The statute bars constitutional and other challenges to the welfare laws, but it certainly does not fund the view that the welfare laws are constitutionally impregnable. The proviso invalidated by the majority does not promote or favor any message. It lays down specifications for services to be provided to favored beneficiaries. And it excludes some of the most expensive services — constitutional litigation and statutory challenges — in the same way that the statute elsewhere bars the expenditure of LSC funds for class actions. In excluding these expensive initiatives, the statute maximizes the expenditure of limited available funds for less expensive benefit-collection lawsuits.2 Congress is able to do that; and a statute in which Congress does that should be able to withstand a facial challenge.

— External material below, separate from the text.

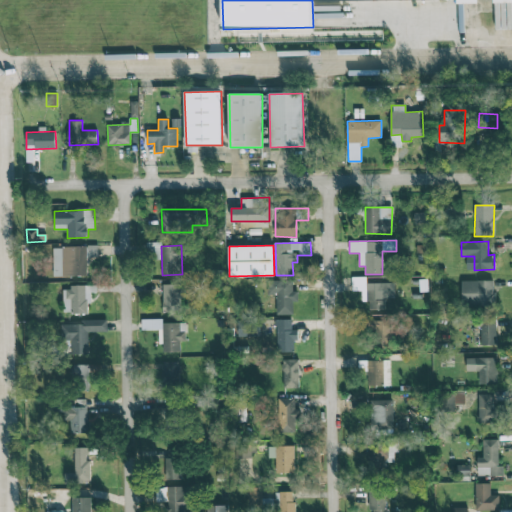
[(87,276),(87,257),(98,256),(98,246),(53,247),(53,276),(87,276)]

. See 42 U.S.C. § 2996e(b)(3) (1994) (requiring the LSC to "ensure” that the activities it finances are carried out in accordance with attorneys' ethical obligations); 42 U.S.C. § 2296f(a)(l) (1994) (requiring the Corporation to "insure the maintenance of the highest quality of service and professional standards”); Model Rules of Professional Conduct Rule 1.1 (1995) (requiring attorneys to utilize the "legal knowledge, skill, thoroughness and preparation reasonably necessary for the representation"); id. Rule 1.2 cmt. 5 (noting that a "client may not be asked to agree to a representation so limited in scope as to violate Rule 1.1”); id. Rule 1.2 cmt. 4 ("Representation provided through a legal aid agency may be subject to limitations on the types of cases the agency handles.”); id. Rule 1.16(a)(1) (barring attorney from taking case that would result in violation of any ethical rule); id. Rule 1.16 cmt. 1 ("A lawyer should not accept representation in a matter unless it can be performed competently, promptly ... and to completion.”).

. By striking the proviso, the majority essentially appropriates money for the precise category of expensive (and often politically oriented cases) that Congress chose not to fund.